ACTIVITY 1
Decide whether each statement below agrees with the forum post that follows. For each, answer yes or no and quote the deciding words of the forum post.
(a) The poster says she rarely visits the site.
(b) The poster says the Mosquito post prompted this message.
(c) The poster calls herself shy.

DOCUMENT SECTION
==============================

# Am I a stalker?



## Gitanes (Apr 14, 2004)

Hi Guys, I would like to say that I come here a lot but I don't talk because I am a woman and ice fishing is traditionally a man thing. Fishing .period. is a typically a guy thing. I appreciate every word I read from all of you, but I am a bit hesitant to post because of the exclusion I feel. It's probably all in my head, but, whatever. I just want you all to know I love being here and because I am shy I don't talk much and that could be why there are others who are members and don't post. This was prompted by the Mosquito post but thought it needed to be adressed separatly.
Here is a bit, since I am posting now, that I can contribute....

==============================

PROVIDED DATA
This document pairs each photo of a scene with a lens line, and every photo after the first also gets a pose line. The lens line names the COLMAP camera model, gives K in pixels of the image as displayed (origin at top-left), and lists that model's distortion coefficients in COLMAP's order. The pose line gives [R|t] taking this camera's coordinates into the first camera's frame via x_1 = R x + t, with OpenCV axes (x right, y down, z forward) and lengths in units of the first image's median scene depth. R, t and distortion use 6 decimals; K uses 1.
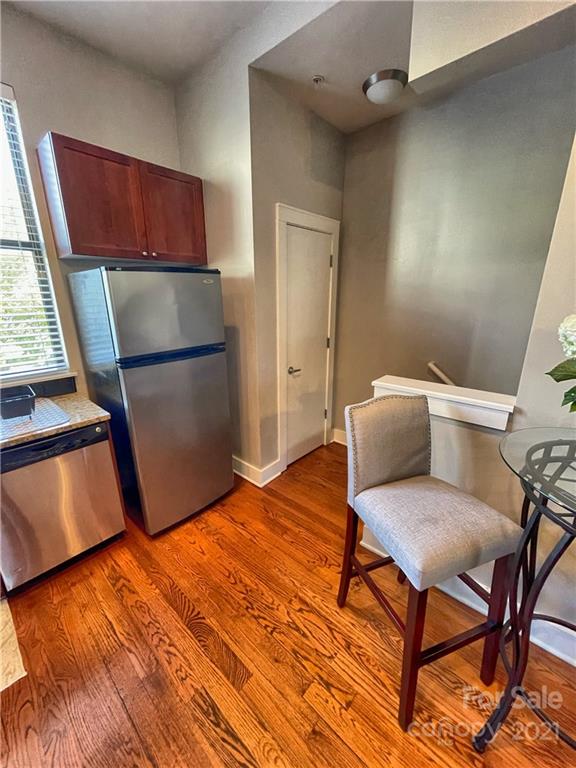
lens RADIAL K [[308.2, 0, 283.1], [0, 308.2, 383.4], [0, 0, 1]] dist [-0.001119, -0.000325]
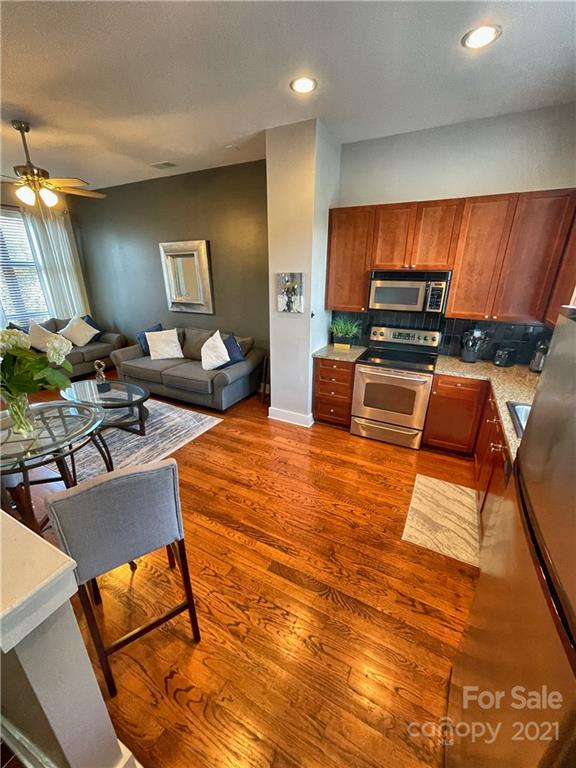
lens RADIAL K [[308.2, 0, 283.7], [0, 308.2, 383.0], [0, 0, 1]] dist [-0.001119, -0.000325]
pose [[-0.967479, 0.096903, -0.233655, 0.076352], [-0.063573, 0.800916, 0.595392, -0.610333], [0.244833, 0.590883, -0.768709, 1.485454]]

==============================

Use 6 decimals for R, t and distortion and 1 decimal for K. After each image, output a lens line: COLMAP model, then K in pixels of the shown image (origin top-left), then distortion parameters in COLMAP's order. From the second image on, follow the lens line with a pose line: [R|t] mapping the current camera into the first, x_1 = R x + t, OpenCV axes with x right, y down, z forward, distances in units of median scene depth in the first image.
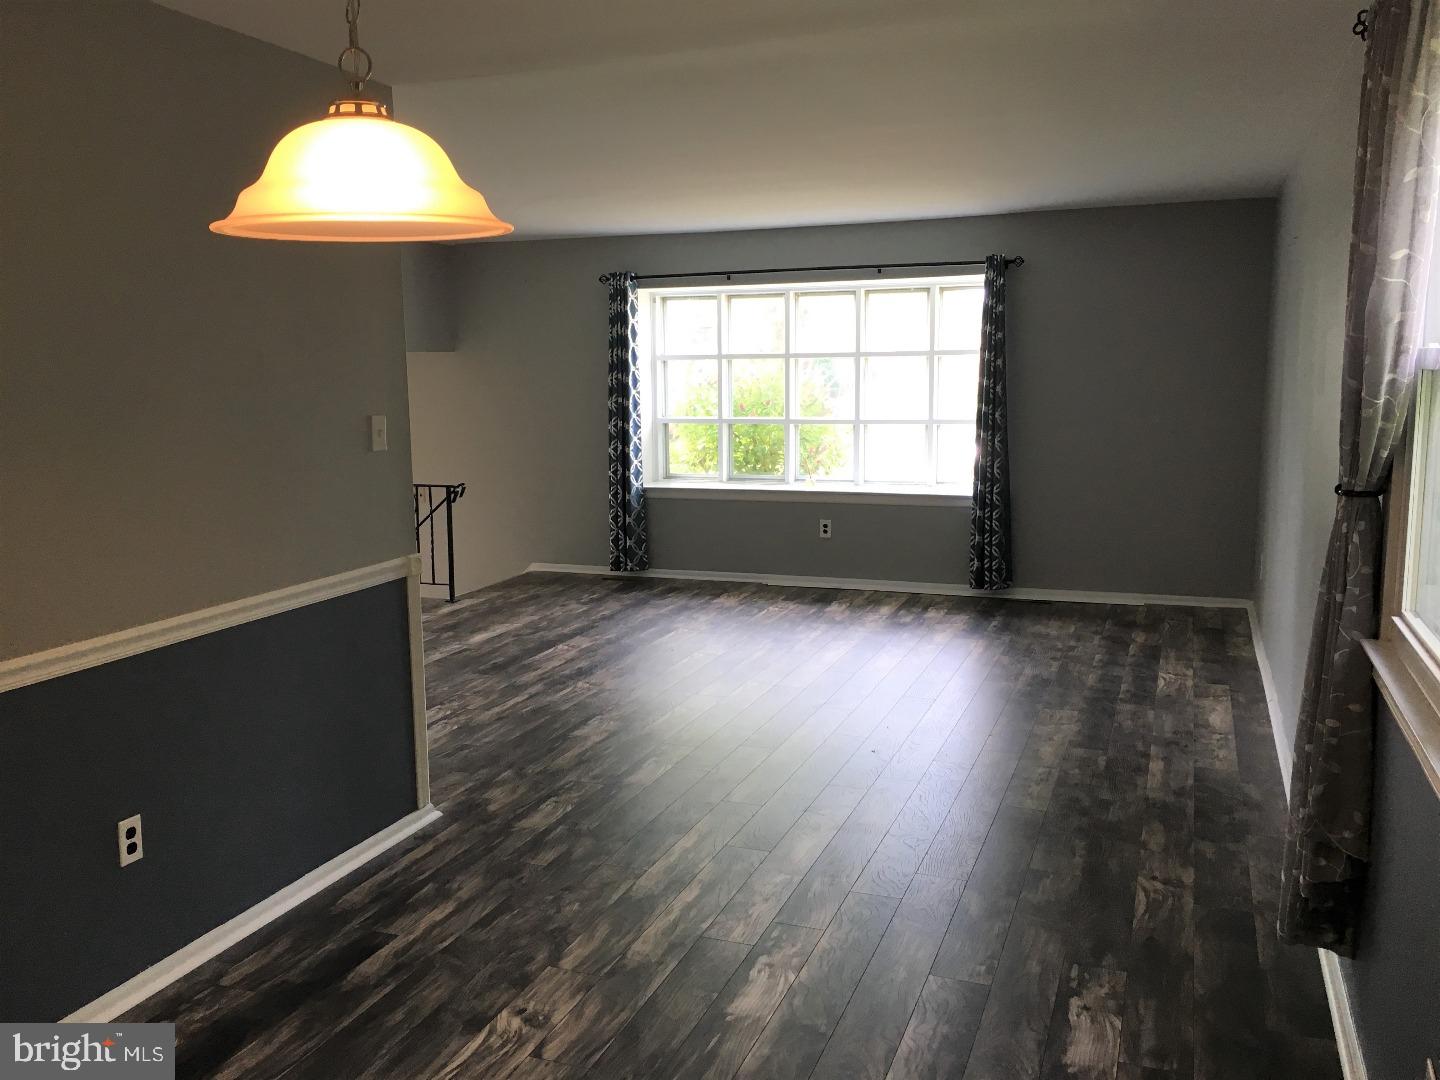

==============================

ACTIVITY 2
From the entries, return the lines between the line holding "This document pairs" and the line holding "0.590883, -0.768709, 1.485454]]", inclusive, reproduced character for character. Leave the pictures out.

ANSWER 1
(a) No: "I come here a lot but I don't talk"
(b) Yes: "This was prompted by the Mosquito post"
(c) Yes: "because I am shy I don't talk much"

ANSWER 2
This document pairs each photo of a scene with a lens line, and every photo after the first also gets a pose line. The lens line names the COLMAP camera model, gives K in pixels of the image as displayed (origin at top-left), and lists that model's distortion coefficients in COLMAP's order. The pose line gives [R|t] taking this camera's coordinates into the first camera's frame via x_1 = R x + t, with OpenCV axes (x right, y down, z forward) and lengths in units of the first image's median scene depth. R, t and distortion use 6 decimals; K uses 1.
lens RADIAL K [[308.2, 0, 283.1], [0, 308.2, 383.4], [0, 0, 1]] dist [-0.001119, -0.000325]
lens RADIAL K [[308.2, 0, 283.7], [0, 308.2, 383.0], [0, 0, 1]] dist [-0.001119, -0.000325]
pose [[-0.967479, 0.096903, -0.233655, 0.076352], [-0.063573, 0.800916, 0.595392, -0.610333], [0.244833, 0.590883, -0.768709, 1.485454]]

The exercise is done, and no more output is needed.